Wednesday, April 16, 2014

Apr 16

2 Timothy 3:14 But as for you, continue to hold to the things that you have learned and of which you are convinced, knowing from whom you learned [them], (AMP)
 
Often I feel like the whole world is against me.  I can't seem to do anything but argue with Reja.  I can't carry on a conversation about school and work with my kids.  Things at work are hectic, I can't get everything done, and no one seems happy with me at all.  Now is one of those times.  I guess I'm getting older and perhaps disappointing people on a more frequent basis as I can begin to recall similar occasions in the not-to-distant past.  In addition to the physical and emotional exhaustion that accompanied these times, I also recall the emergence from some of them.  Often it came with words of encouragement from the very people I thought were the most disappointed.  Often these words were thanks for what had been done, yet I saw so much more that wasn't getting done. 

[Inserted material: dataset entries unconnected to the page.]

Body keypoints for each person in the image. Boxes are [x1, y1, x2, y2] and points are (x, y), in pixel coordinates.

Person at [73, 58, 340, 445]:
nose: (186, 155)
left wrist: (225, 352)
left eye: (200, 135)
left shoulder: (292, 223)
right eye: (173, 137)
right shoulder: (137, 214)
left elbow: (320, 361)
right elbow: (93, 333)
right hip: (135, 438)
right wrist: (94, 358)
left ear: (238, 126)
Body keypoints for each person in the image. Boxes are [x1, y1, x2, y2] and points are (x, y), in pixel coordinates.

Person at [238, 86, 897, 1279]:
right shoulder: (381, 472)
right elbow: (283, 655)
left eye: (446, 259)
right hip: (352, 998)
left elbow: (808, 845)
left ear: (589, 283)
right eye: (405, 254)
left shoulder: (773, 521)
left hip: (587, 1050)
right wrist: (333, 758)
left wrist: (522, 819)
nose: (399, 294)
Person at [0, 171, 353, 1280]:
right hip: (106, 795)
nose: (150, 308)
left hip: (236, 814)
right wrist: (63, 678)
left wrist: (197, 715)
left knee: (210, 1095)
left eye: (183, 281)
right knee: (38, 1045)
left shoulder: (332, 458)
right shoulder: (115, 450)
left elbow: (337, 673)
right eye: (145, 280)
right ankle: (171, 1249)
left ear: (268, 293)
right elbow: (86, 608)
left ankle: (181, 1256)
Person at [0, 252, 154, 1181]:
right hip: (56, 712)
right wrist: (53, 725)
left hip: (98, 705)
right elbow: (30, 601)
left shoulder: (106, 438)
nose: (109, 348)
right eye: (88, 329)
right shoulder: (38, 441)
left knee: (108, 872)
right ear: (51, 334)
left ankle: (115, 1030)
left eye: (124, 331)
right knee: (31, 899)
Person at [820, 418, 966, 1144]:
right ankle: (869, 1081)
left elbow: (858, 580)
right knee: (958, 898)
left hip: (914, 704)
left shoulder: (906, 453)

Perhaps others don't see those things that aren't getting done and instead are simply appreciative of what was done, I'm really not sure.  What I do know is that I am my harshest critic.  I set expectations that are sometimes unreasonable and aren't being set by others for me.  I also tend to receive assignments and immediately begin to feel like I've got to do it myself, forgetting that I've got hundreds of coworkers at least some of whom need to be actively engaged in this tasking.  I've finally learned that failure to get them involved sends a much more negative message than "overloading" them (many of them complain regardless!).  So, with many, I've got to pick my poison and choose to consciously get them involved in spite of the fact I know that they will complain and/or give me products that aren't what I would produce or aren't done the way I would do it.  I'm finding this "letting go" difficult, but necessary in my relationship with my kids, especially Ryan, with my coworkers, and with the people in my church.  The worse option I've finally learned is to do things myself and deny others their "blessing" of learning, contributing, and feeling valued.  By doing it myself, I'm not properly loving others. 
Additionally, I've had trouble my whole career balancing priorities.  I give lip service to God, wife, kids, myself before work, etc, but I'm afraid my "lifesong" sings to my work.  Currently, it is consuming my physical, mental, and emotional energy.  Just yesterday, however, I stood up for what I know to be a high priority for my family.  I've had a long-term tasking to get a briefing up to several key leaders and they set a date for 12-13 May.  I responded to my leadership that I wouldn't be able to support that week.  Although I don't currently really have plans, this is the first week both kids will be out of school and if we're going to take a vacation, this is the most logical time to do so.  I don't see a scriptural reference to vacations, but God was very strict about a "Sabbath."  I don't dislike my job at all, but I can tell it's time for a "Sabbath." I need a break and so does my family. 
"...continue to hold to the things that you have learned and of which you are convinced, knowing from whom you learned [them],"  I know that in the end, very little of what is currently stressing me out has any eternal value.  It is here today, causes me great distress and distraction, but will be gone tomorrow.  The same with people's opinions.  My God, my family, and my closest friendships, however remain.  To these I must remain faithful.